**EXERCISE DIRECTIONS**
Print the passage of the General Motors column from "When Wagoner took" to "in the teens." word for word.
--- start DOCUMENT SEGMENT ---
General Motors Death Watch 166: The Unaccountable Accountant

Robert Farago
by Robert Farago

In 1968, a book called The Peter Principle argued that large organizations promote employees past their proven abilities, until they reach their natural “level of incompetence.” As a remedy, Dr. Laurence J. Peter suggested a rigid corporate caste system. For example, a talented accountant could rise within his field to become the company’s The Chief Financial Officer (CFO). And that’s it. Promoting the successful beancounter to the head of the company risks evoking The Peter Principle, and threatens disaster. Or, in the case, of GM, creates it.

It’s ironic. As a Harvard-trained MBA, Rick Wagoner possesses the exact forensic accounting skills needed to prove that he's been a lousy Chief Executive Officer. While we can debate whether or not GM's former CFO has “set the stage” for GM’s “turnaround,” any halfway decent pencil pusher will tell you that General Motors’ financial health has deteriorated rapidly during Wagoner’s administration.

When Rick Wagoner became GM’s CEO in June 2000, the automaker’s market capitalization was $36b. The previous year, it banked a $6b profit. Today, GM’s market capitalization is $19.21b. Last year, the company lost $38.7b. Yes, the majority of the ‘07 red ink spray was a “paper” loss involving deferred tax credits (which will never be taken). So call it a $1.6b hit. And don’t forget that GM has lost billions of dollars over the last three years while selling off billions of dollars worth of assets and adding tens of billions of dollars in debt. GM’s currently paying more than $2.6b per year in interest.

When Wagoner took the helm of what was then the world’s largest automaker, the company’s North American market share stood at 28.2 percent. GM’s freshly-minted CEO promised a return to a 30 percent U.S. market share. In the last eight years, GM’s piece of the American pie has shrunk to 22.7 percent. If you remove sales to rental fleets, government agencies and customers within the GM “family,” GM’s American market share may well be in the teens.

And speaking of shares, yesterday afternoon, GM was trading at $22.35 per share. That’s down 48 percent from the $43.20 per share peak set after the “landmark” United Auto Workers’ agreement. Taking a longer term perspective, in May 2000, GM was trading at over $90 a share. At the turn of the last century, GM paid stockholders dividends worth .50 a share. Since 2006, GM has paid its stockholders .25 a share.

This series has chronicled the myriad of missteps during Wagoner’s tenure at the top. Lackluster products. Incoherent branding. Mistimed, muddled marketing. Production problems. Catastrophic supplier relations. Abject capitulation to union demands (including a VEBA worth more than GM's market cap). Suffice it to say, Wagoner has never publicly declared a hard target for GM’s return to profitability. He is the unaccountable accountant.

GM apologists maintain that Wagoner’s made the best of a bad situation not of his creation– forgetting that his minions missed the switch from SUVs to CUVs and cars. Instead, they point to the CEO’s relentless cost-cutting, a handful of “proper” cars (e.g. Cadillac CTS, Chevrolet Malibu) and forthcoming Hail Mary (e.g. the Chevrolet Volt). The fact that Wagoner’s radical downsizing hasn’t realized any savings and the new products haven’t stemmed GM’s market share slide is, supposedly, a short term issue.
--- end DOCUMENT SEGMENT ---
--- start RECORDS PROVIDED ---
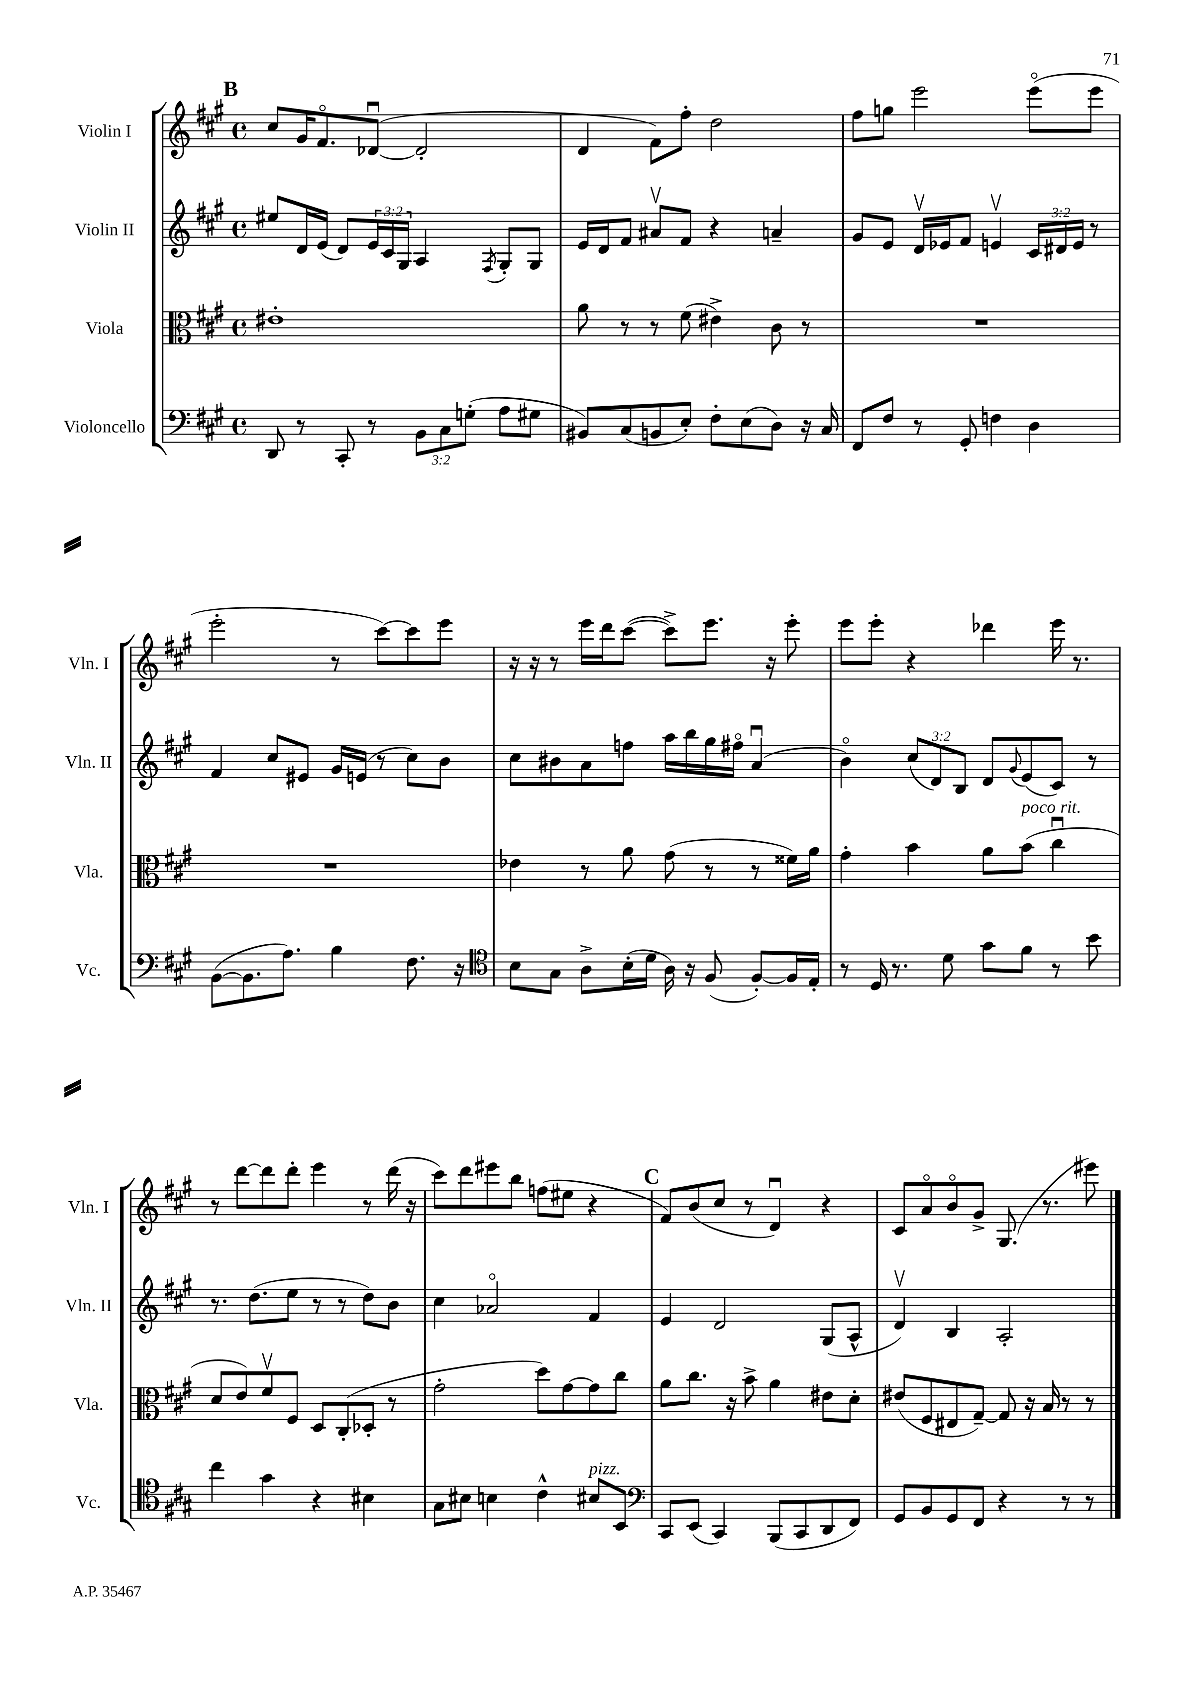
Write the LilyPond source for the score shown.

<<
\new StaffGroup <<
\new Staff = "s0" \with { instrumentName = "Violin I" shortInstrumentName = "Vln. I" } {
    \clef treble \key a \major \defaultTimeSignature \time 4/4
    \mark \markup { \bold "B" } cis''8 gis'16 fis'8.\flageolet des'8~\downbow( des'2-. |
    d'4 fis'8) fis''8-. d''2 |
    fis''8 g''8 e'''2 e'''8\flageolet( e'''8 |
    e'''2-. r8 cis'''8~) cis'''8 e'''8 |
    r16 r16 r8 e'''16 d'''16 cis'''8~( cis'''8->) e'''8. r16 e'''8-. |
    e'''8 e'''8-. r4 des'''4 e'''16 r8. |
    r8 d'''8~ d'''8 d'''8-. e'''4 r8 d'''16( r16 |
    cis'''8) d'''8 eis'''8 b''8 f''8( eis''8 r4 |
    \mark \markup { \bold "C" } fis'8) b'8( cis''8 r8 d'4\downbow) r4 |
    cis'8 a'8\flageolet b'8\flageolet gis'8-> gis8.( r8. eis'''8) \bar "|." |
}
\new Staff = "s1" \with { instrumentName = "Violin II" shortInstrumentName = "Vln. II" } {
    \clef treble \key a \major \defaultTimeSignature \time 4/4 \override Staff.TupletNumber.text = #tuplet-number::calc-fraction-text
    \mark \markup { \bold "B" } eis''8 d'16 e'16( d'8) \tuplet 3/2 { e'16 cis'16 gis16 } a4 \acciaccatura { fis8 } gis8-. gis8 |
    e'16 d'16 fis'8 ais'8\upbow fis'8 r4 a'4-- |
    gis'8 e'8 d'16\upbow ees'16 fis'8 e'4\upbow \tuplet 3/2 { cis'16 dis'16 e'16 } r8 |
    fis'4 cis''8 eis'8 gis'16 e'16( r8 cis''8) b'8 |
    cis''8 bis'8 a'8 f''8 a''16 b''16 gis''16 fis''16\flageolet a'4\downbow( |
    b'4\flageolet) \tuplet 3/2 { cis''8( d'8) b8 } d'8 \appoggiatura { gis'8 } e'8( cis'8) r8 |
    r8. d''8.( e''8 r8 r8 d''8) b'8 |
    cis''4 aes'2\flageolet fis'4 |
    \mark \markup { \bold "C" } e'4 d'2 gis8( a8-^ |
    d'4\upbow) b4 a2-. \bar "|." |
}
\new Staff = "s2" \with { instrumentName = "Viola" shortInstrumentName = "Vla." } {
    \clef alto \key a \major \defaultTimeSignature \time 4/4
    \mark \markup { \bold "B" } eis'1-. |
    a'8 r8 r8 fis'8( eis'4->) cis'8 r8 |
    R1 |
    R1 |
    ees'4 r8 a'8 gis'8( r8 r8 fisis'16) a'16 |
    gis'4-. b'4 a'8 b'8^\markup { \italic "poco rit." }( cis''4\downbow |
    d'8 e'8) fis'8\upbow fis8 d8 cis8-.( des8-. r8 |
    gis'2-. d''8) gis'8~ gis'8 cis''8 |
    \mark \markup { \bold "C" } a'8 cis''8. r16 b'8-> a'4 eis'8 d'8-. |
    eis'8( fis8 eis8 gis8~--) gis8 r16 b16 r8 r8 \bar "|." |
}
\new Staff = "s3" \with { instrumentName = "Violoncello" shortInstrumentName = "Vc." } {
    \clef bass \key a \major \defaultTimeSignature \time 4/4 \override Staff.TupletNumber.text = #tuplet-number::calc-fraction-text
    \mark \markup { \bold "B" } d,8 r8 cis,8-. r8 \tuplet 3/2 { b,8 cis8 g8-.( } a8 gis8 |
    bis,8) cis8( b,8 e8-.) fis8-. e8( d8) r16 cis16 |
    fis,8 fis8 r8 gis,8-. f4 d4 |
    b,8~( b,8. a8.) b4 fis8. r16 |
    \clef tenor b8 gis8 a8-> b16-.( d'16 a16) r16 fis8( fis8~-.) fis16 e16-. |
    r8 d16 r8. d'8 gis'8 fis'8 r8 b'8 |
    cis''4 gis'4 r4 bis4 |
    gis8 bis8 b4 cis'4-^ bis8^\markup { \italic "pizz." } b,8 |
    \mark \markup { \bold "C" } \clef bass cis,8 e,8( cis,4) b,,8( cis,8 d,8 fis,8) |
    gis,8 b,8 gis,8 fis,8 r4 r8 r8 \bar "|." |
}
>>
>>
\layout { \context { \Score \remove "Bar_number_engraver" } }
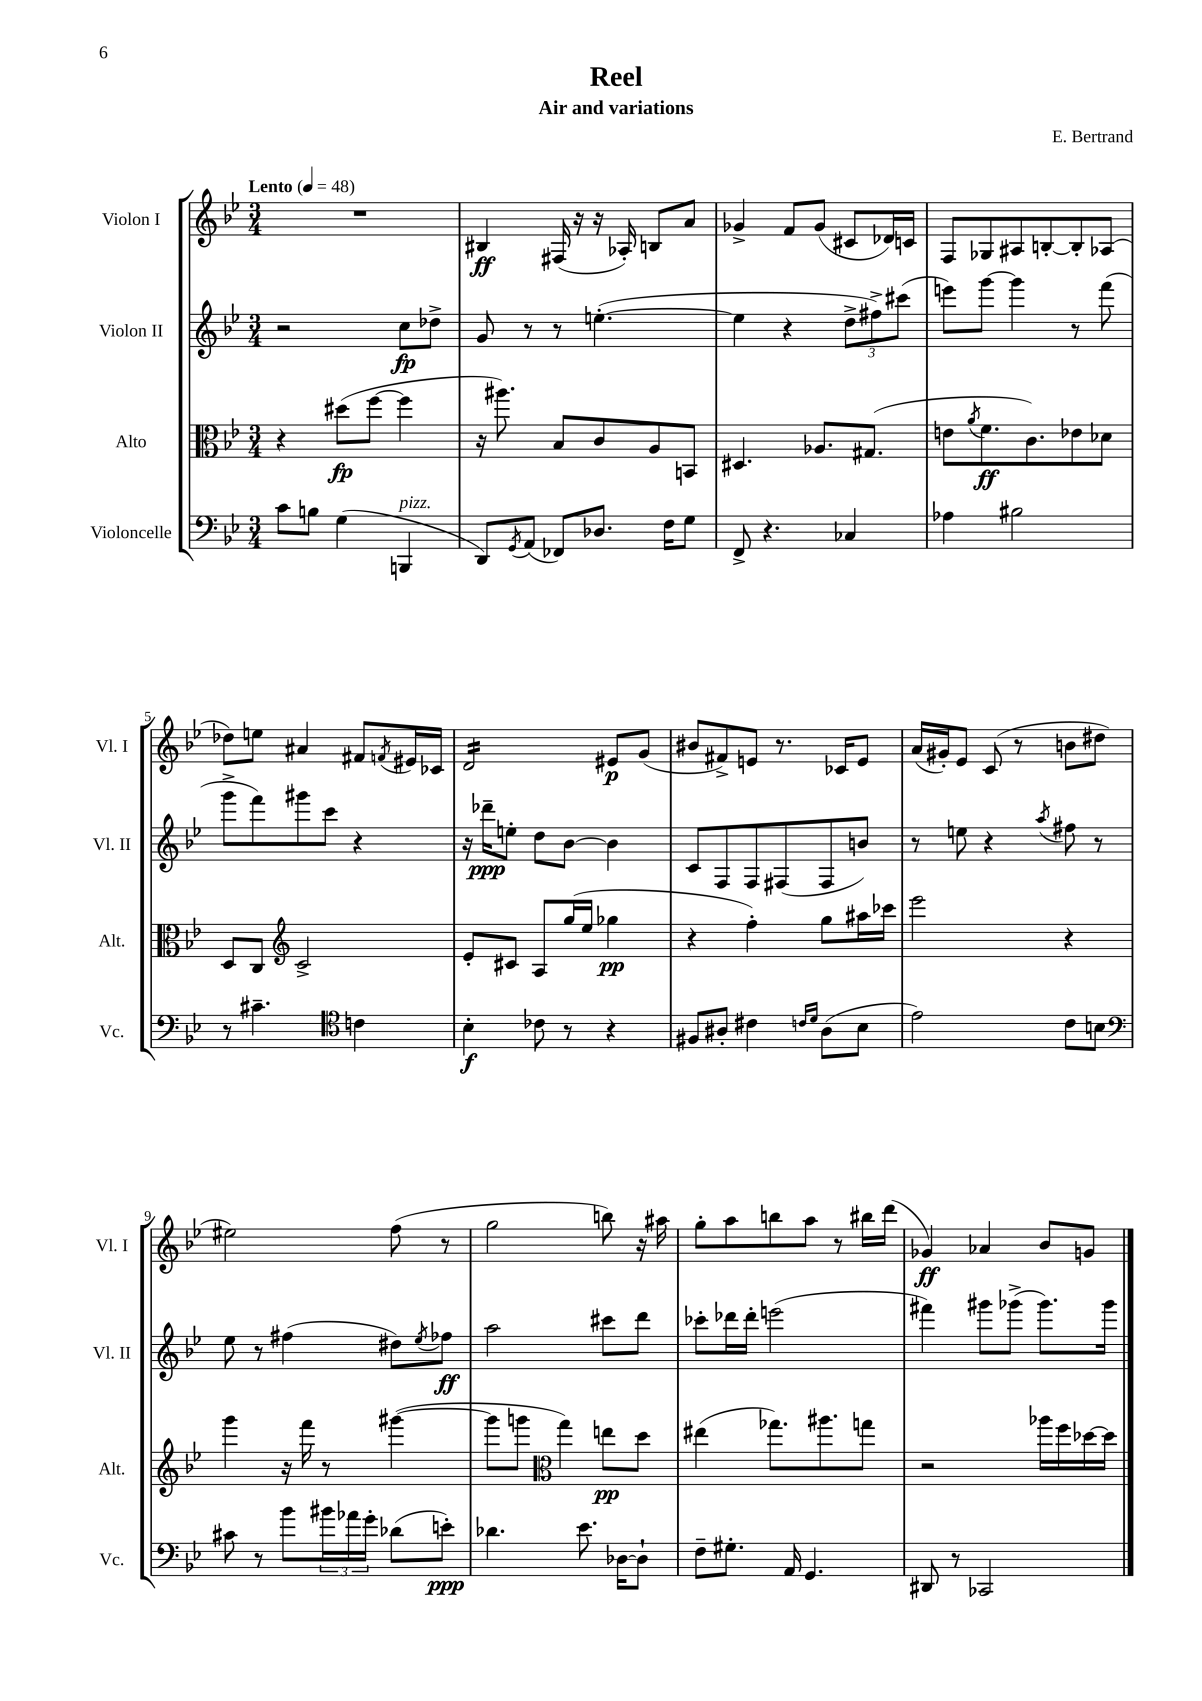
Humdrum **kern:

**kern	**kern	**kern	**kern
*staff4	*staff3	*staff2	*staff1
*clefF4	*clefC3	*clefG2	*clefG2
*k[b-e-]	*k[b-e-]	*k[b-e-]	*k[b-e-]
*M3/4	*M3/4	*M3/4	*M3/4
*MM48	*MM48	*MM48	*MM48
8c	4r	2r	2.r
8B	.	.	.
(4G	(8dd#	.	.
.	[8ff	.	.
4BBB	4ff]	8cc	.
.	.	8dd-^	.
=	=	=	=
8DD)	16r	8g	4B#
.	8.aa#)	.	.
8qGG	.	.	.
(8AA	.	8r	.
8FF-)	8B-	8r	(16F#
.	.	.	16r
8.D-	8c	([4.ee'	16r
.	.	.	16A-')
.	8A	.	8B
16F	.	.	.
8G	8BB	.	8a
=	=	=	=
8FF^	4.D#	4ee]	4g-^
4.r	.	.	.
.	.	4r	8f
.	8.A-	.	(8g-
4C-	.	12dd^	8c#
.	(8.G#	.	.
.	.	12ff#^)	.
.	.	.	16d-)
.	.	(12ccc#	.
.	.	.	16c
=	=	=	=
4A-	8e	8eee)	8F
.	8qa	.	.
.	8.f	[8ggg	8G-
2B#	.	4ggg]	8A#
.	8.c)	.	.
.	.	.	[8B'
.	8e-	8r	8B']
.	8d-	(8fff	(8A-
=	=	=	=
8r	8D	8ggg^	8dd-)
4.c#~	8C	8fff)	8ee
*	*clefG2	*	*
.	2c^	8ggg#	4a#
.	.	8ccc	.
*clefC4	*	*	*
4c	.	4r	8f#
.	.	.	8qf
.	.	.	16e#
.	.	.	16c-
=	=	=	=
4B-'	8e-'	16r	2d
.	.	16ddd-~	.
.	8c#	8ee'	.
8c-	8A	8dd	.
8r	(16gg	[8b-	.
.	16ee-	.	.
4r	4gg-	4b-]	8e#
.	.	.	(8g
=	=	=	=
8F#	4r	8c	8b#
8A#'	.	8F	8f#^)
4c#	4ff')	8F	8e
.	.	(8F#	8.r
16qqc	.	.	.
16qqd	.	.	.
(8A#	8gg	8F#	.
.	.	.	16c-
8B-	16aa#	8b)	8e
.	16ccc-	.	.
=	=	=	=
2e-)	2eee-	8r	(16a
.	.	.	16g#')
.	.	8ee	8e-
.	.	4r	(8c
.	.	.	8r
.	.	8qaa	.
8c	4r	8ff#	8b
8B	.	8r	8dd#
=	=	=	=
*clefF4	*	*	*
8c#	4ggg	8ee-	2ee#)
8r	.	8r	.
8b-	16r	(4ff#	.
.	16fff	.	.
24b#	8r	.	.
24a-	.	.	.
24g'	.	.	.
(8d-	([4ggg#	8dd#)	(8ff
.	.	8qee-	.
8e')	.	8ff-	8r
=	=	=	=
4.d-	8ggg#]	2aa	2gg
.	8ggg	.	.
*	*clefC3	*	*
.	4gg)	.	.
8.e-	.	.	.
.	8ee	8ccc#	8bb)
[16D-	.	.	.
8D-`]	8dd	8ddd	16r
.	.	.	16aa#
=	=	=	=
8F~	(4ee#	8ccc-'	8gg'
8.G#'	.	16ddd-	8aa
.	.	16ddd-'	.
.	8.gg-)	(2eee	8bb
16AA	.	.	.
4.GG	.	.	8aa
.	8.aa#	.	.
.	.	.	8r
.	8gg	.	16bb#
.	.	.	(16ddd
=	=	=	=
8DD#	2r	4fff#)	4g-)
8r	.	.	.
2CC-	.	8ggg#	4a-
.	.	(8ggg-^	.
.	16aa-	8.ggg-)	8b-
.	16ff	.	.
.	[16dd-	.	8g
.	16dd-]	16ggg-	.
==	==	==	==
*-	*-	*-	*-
--- end RECORDS PROVIDED ---
**TASK ANSWER**
When Wagoner took the helm of what was then the world’s largest automaker, the company’s North American market share stood at 28.2 percent. GM’s freshly-minted CEO promised a return to a 30 percent U.S. market share. In the last eight years, GM’s piece of the American pie has shrunk to 22.7 percent. If you remove sales to rental fleets, government agencies and customers within the GM “family,” GM’s American market share may well be in the teens.